I did not interview anyone but I got what I needed. More than any other time in my career, I felt like I was doing field work, becoming an anthropologist in a quest to deepen my writing and acting skills.
intimacies evolved into a solo performance piece in which I uncloak a number of characters who are ostensibly not within my grasp—as an actor or a human being. "To be an actor in the theater is to teach yourself and keep yourself disciplined and honorable,” Frank Langella said. “If you do that, you get a chance to fly in this kind of emotional paradise…Acting is just as much hard work as digging a ditch. And if you do all the yeoman work, inspiration will come." I did the work and the work put me on the map, in America and abroad.                                                                                                                            
The performance itself, I explain to my twenty-one year old, must be stageworthy (entertaining and believable with something to say) without ever forgetting my partnership with the audience. It may be a “solo” show but there are those who witness; they witness the transformative act of empathy, a visual metaphor.
Inhabiting the character authentically becomes a way to invite the audience to go on the ride with me. If a white man, over six feet tall, with a head of brown, straightish hair and often sporting a bushy moustache, can “become” Big Red—in all her transcendence—so can you, the audience member (no matter what your physicality or emotionality dictates). Empathy is the artery that leads you to a profound understanding.
Along with many other things—including parenting my daughter (which trumps everything else)—empathizing with The Other, on stage and on the page, has become my life’s work.

Exercise brief
In the passage about solo performance, what is called the artery that leads you to a profound understanding? None of the lines have any bearing on this.

Extracted entries
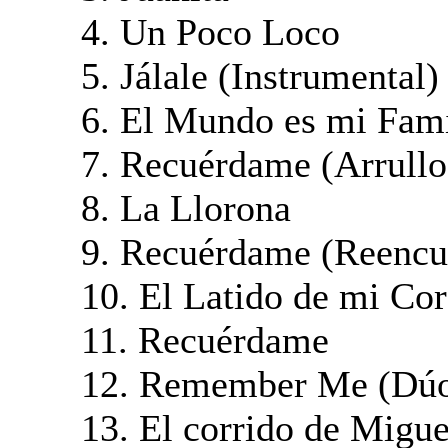
4. Un Poco Loco
5. Jálale (Instrumental)
6. El Mundo es mi Fami
7. Recuérdame (Arrullo
8. La Llorona
9. Recuérdame (Reencu
10. El Latido de mi Co
11. Recuérdame
12. Remember Me (Dúo) 
13. El corrido de Migue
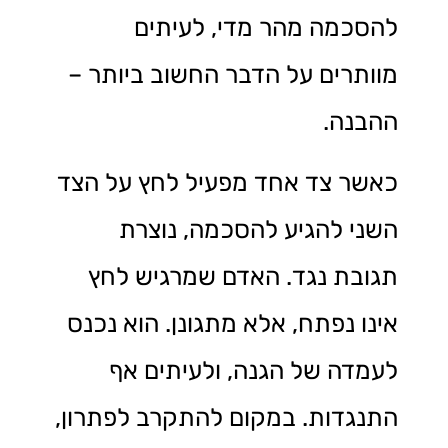
להסכמה מהר מדי, לעיתים
מוותרים על הדבר החשוב ביותר –
ההבנה.
כאשר צד אחד מפעיל לחץ על הצד
השני להגיע להסכמה, נוצרת
תגובת נגד. האדם שמרגיש לחץ
אינו נפתח, אלא מתגונן. הוא נכנס
לעמדה של הגנה, ולעיתים אף
התנגדות. במקום להתקרב לפתרון,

Finished exercise
Empathy